Beberapa peneliti, diantaranya Rahayu, Riendriasari, Krisnawati, Nandini dan Setyayudi (2016 – 2023) telah melakukan ujicoba budi daya baik pada tingkat persemaian dan ujicoba di lapangan.

Pada tingkat persemaian, ujicoba dilakukan dengan pendekatan secara vegetatif (stek pucuk dan batang) dan generatif (biji). Hasil penelitian menunjukkan bahwa pertumbuhan semai Bidara laut yang optimal adalah dengan menggunakan biji dan perlakuan media tabur top soil + kompos organik dengan perbandingan 1:1 dan media sapih campuran kompos eceng gondok + arang sekam + cocopeat dengan perbandingan 2:2:1.

Uji coba penanaman bibit hasil persemaian di lapangan juga sudah pernah dilakukan. Penanaman Bidara laut dengan penambahan bahan pembenah tanah seperti hidrogel, mulsa, dan mikoriza dapat meningkatkan pertumbuhan tinggi dan diameter.
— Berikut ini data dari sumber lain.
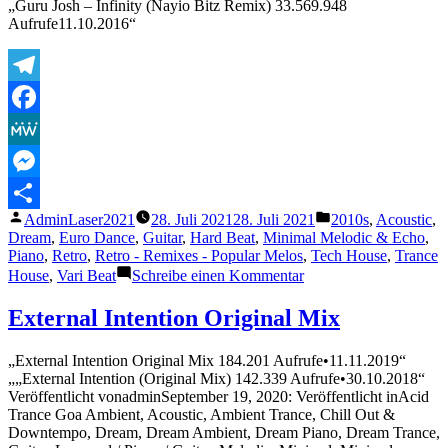
„Guru Josh – Infinity (Nayio Bitz Remix) 33.569.948
Light
Aufrufe11.10.2016“
On
(Mell
Gi
Remi
Telegram
Facebook
MeWe
Messenger
Veröffentlicht
Veröffentlicht
AdminLaser2021
28. Juli 2021
28. Juli 2021
2010s
,
Acoustic
,
Teilen
von
unter
Dream
,
Euro Dance
,
Guitar
,
Hard Beat
,
Minimal Melodic & Echo
,
Piano
,
Retro
,
Retro - Remixes - Popular Melos
,
Tech House
,
Trance
zu
House
,
Vari Beat
Schreibe einen Kommentar
Guru
Josh
External Intention Original Mix
–
Infinity
„External Intention Original Mix 184.201 Aufrufe•11.11.2019“
(Nayio
„„External Intention (Original Mix) 142.339 Aufrufe•30.10.2018“
Bitz
Veröffentlicht vonadminSeptember 19, 2020: Veröffentlicht inAcid
Remix)
Trance Goa Ambient, Acoustic, Ambient Trance, Chill Out &
Downtempo, Dream, Dream Ambient, Dream Piano, Dream Trance,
Di sisi lain, upaya lain untuk melestarikan Bidara laut menurut Hidayatullah dkk (2018) adalah dengan cara mengatur pemanfaatan atau pemanenan bagian-bagian tumbuhan ini untuk dipergunakan sebagai bahan obat. Sebagai contoh pemanfaatan kayu hanya dapat dilakukan pada ranting pohon dengan limit diameter tertentu atau hanya dengan memanfaatan cabang-cabang pohon serta kulit batang.
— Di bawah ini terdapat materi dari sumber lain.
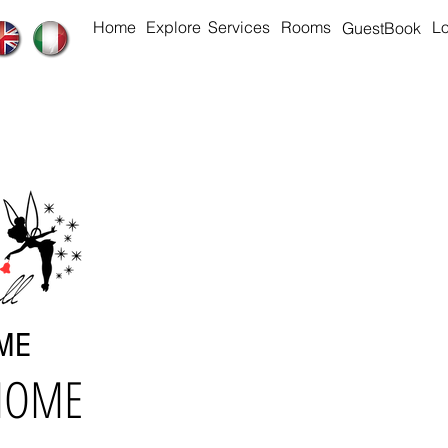
Home
Explore
Services
Rooms
Lo
GuestBook
OME
HOME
Upaya lain yang dapat dilakukan adalah dengan pemeliharaan terubusan pada tunggak bekas penebangan. Hal ini didasarkan pada hasil penelitian bahwa potensi terubusan pada tunggak bekas penebangan cukup potensial untuk regenerasi.

Perlu Dukungan

Upaya-upaya yang dapat dilakukan dalam rangka pelestarian Bidara laut, tentunya memerlukan dukungan dari berbagai aspek, termasuk kelembagaan dan dukungan pasar. Dukungan penelitian dan pengembangan yang lebih advance juga diperlukan khususnya aspek budi daya yang masih mengalami kendala khususnya pada tingkat lapangan. Mengedukasi masyarakat tentang pentingnya Bidara laut juga sangat penting, termasuk bagaimana dampak dari kegiatan manusia terhadap habitatnya, serta cara menjaga kelestariannya, khususnya Bidara laut yang berada di kawasan hutan konservasi.

Aspek kemitraan dan kolaborasi juga sangat penting, melalui kemitraan yang kuat antara pemerintah, organisasi non-pemerintah (LSM), dan sektor swasta dan masyarakat dalam upaya pelestarian dan budi daya Bidara laut.
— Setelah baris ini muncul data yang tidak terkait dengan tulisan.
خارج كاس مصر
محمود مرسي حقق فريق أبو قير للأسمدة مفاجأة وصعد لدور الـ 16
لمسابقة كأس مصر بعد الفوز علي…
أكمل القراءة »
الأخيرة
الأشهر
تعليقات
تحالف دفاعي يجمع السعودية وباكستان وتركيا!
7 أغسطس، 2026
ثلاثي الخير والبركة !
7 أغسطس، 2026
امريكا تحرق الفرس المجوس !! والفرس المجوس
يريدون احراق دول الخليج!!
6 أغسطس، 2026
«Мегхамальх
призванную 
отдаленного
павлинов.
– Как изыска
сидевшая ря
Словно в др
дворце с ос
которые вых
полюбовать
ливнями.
Memberikan pelatihan kepada petani lokal dan masyarakat sekitar tentang teknik budi daya, penggunaan yang tepat, dan pentingnya pelestarian tanaman obat ini, juga menjadi prioritas yang dapat dilakukan.

Kedepan, upaya pemanfaatan Bidara laut juga harus menerapkan praktik pengelolaan yang berkelanjutan, baik habitat Bidara laut maupun pemanfaatannya itu sendiri. Faktor penting lainnya yang juga tidak kalah penting adalah adanya dukungan pasar dan konsumen.*** 

1Peneliti Muda di Pusat Riset Konservasi Tumbuhan, Kebun Raya, dan Kehutanan, Badan Riset dan Inovasi Nasional, 2 Peneliti Madya di Pusat Riset Ekologi dan Etnobiologi, Badan Riset dan Inovasi Nasional (BRIN).